Marathon Tests (Round 2) β Every model will be tested for 30+ minutes of continuous use. Memory stability, hallucination rates, VRAM drift, and degradation over time.
New Models β When a new model lands that meets our criteria, we'll build an engine around it and put it through the same five tests. No favourites, no sponsorships. Just scores.
Language Testing β Several models support multiple languages. We plan to extend the benchmark with non-English tests.
Why This Matters
There is no independent, practical comparison of open-source speech-to-text models anywhere on the internet. Academic benchmarks use synthetic datasets. Model creators publish flattering numbers on their own test sets. Reddit threads are anecdotal.
We built 15 working applications. We tested 8 head-to-head under identical conditions. We tuned each one until we'd found its ceiling. And we published the results β every score, every error, every fix.
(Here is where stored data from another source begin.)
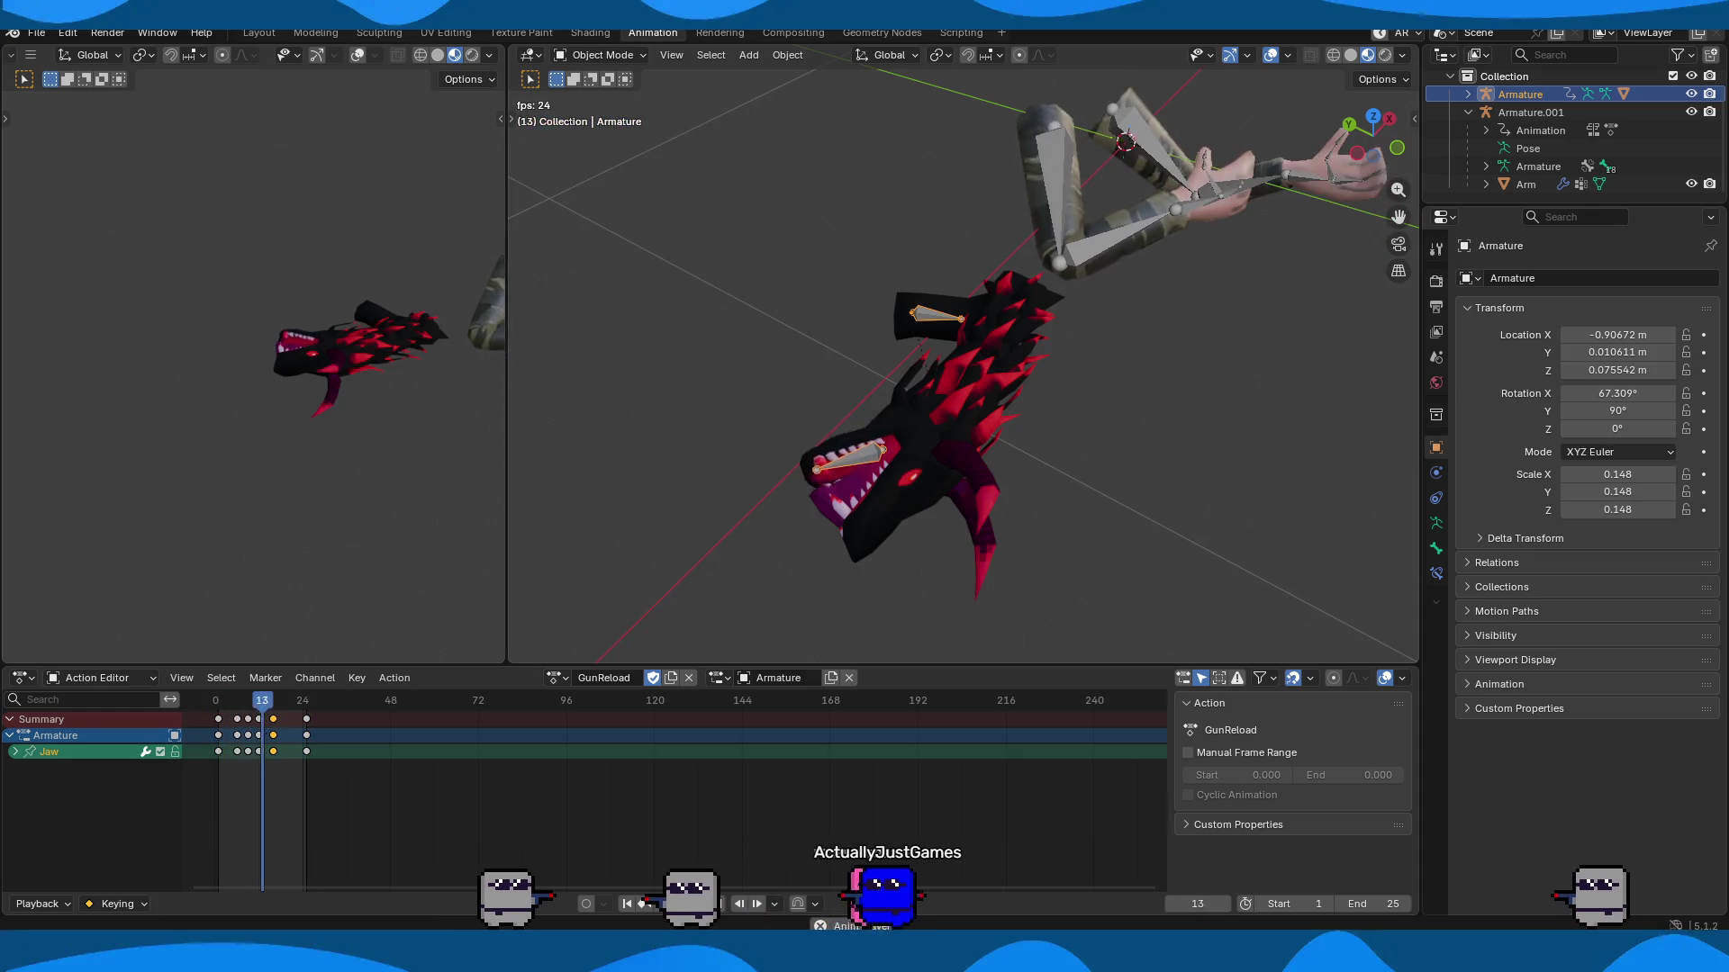
pyautogui.press('space')
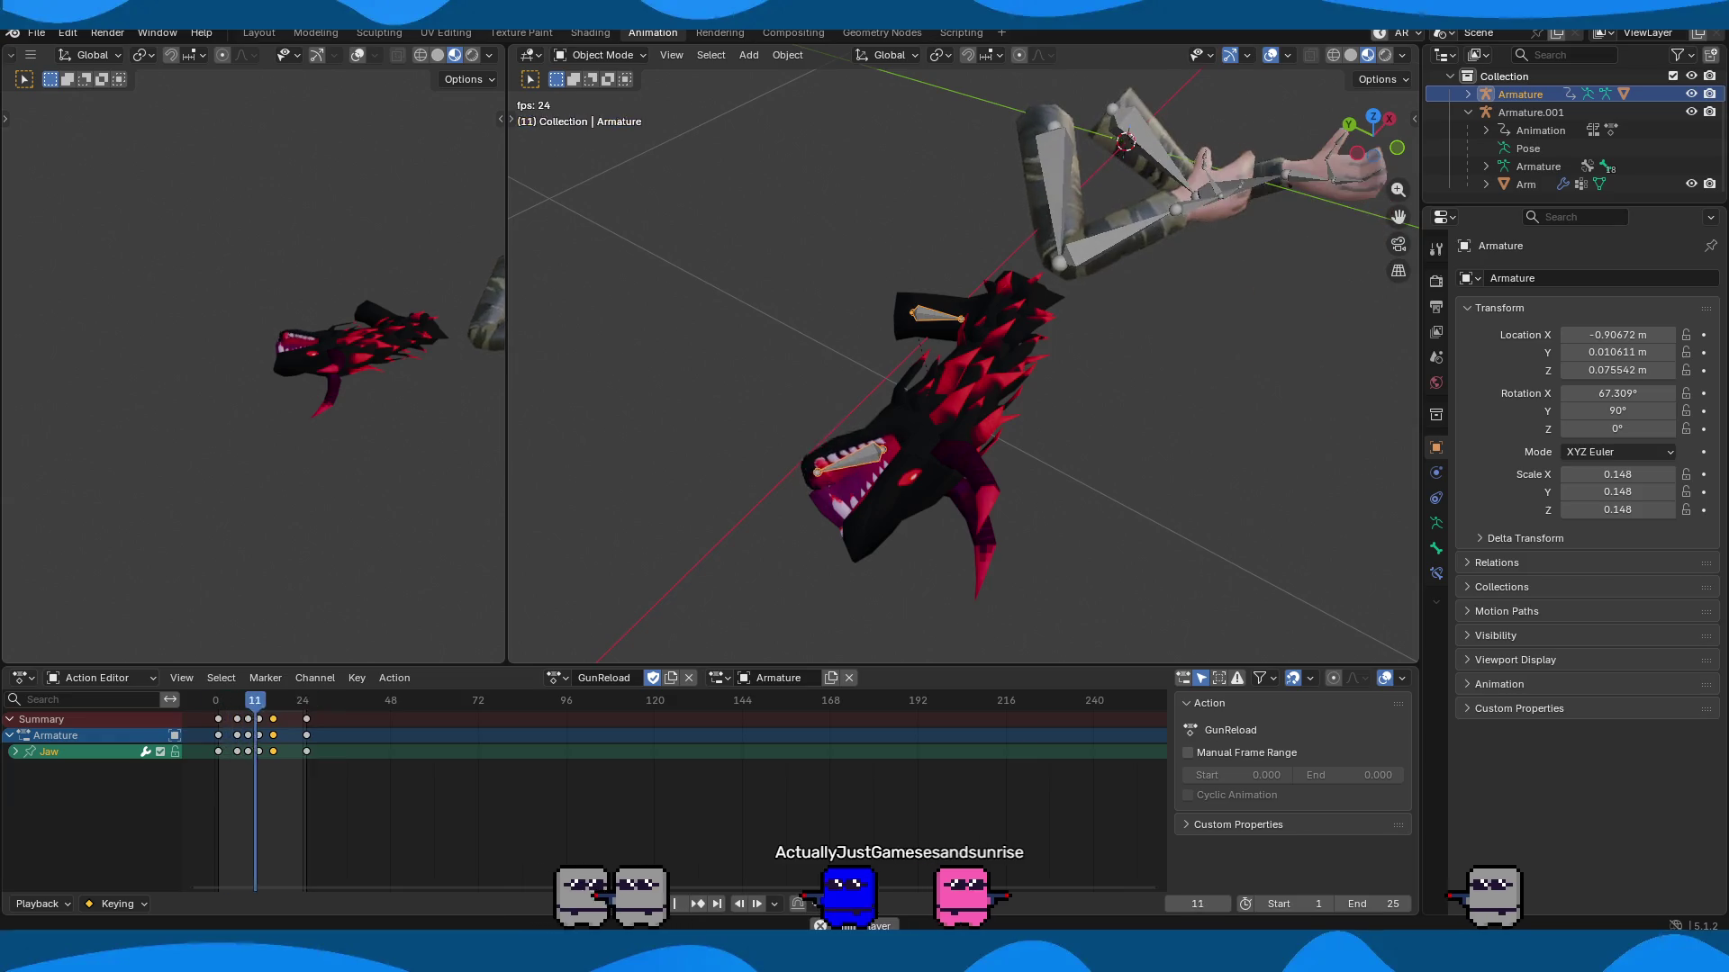
pyautogui.press('space')
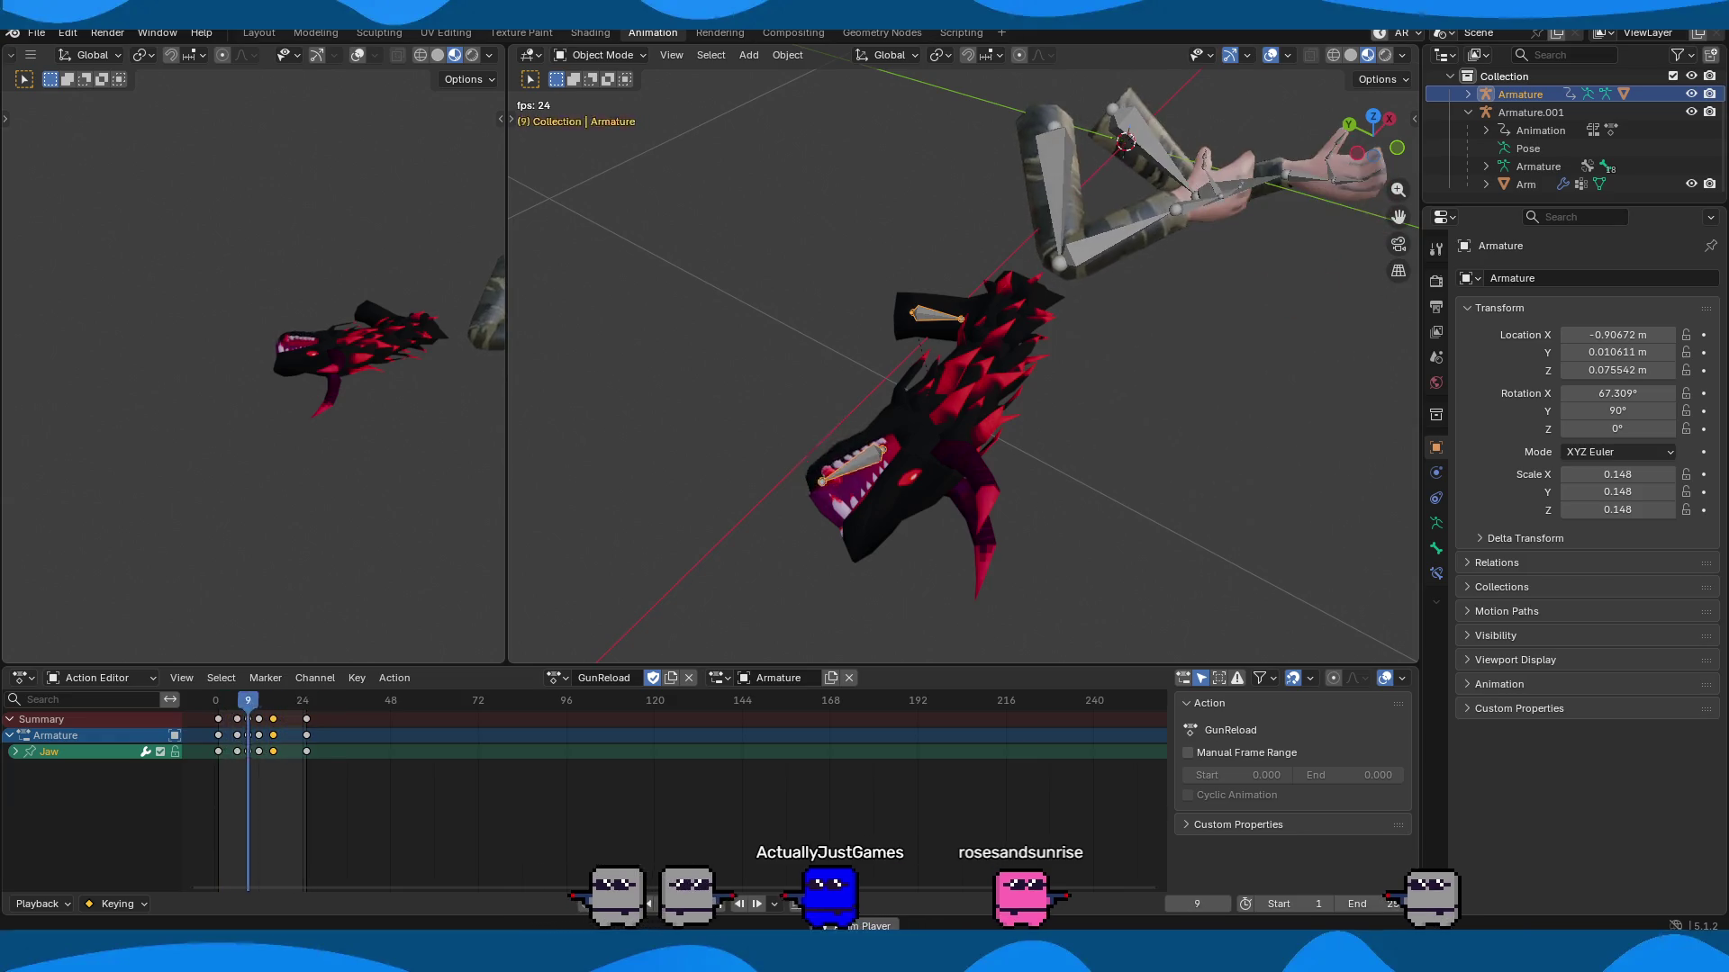
pyautogui.press('space')
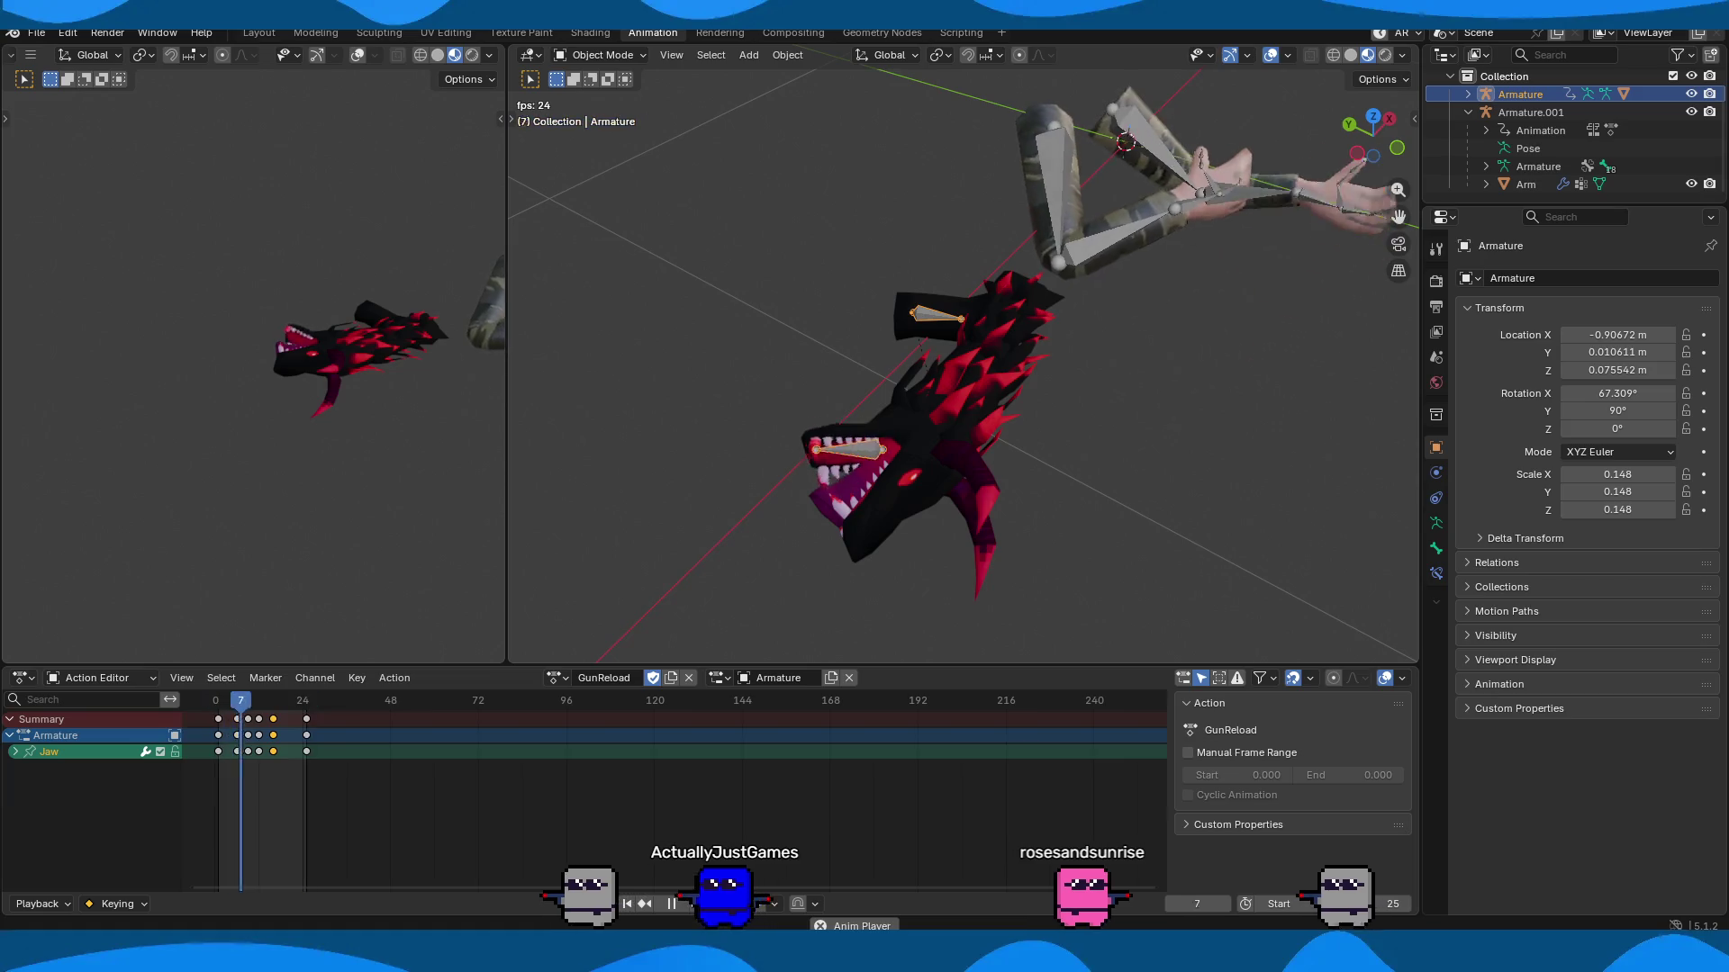
pyautogui.press('space')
If you're building a product that needs speech-to-text, you shouldn't have to guess which model to use. Now you don't have to.
Credit Where It's Due
We want to be clear: we didn't build these models. We built applications around them. The real breakthroughs belong to the research teams who created them.
One thing we couldn't help noticing: our top two models β Voxtral (Mistral AI) and Kyutai STT (Kyutai) β are both built in Paris. Two labs, same city, building the best English speech-to-text models on Earth. Whatever is happening in the Paris AI scene right now, the rest of the world should be paying attention. The French capital is quietly leading this frontier.
NVIDIA deserves special mention too. They contributed four models to our suite (Canary 2.5B, Canary 1B Flash, Nemotron 0.6B, and Parakeet TDT), and their NeMo framework made integration remarkably smooth. The Nemotron result β a 0.6B model in 4th place β is a testament to their efficiency-first engineering philosophy.
Alibaba's Qwen team, Zhipu AI (GLM), and Useful Sensors (Moonshine) all contributed valuable models with genuinely different approaches. OpenAI's Whisper remains the most broadly compatible model available β it runs on everything. Every one of these teams is pushing the boundaries and we respect the work enormously.
We're just the ones who wired it all up, put them head-to-head, and told you who won.
VoxBarβ’ is an independent product. We are not affiliated with, endorsed by, or sponsored by any of the model creators mentioned in this article.
All testing was performed in February 2026. Rankings will be updated as new models are released and tested.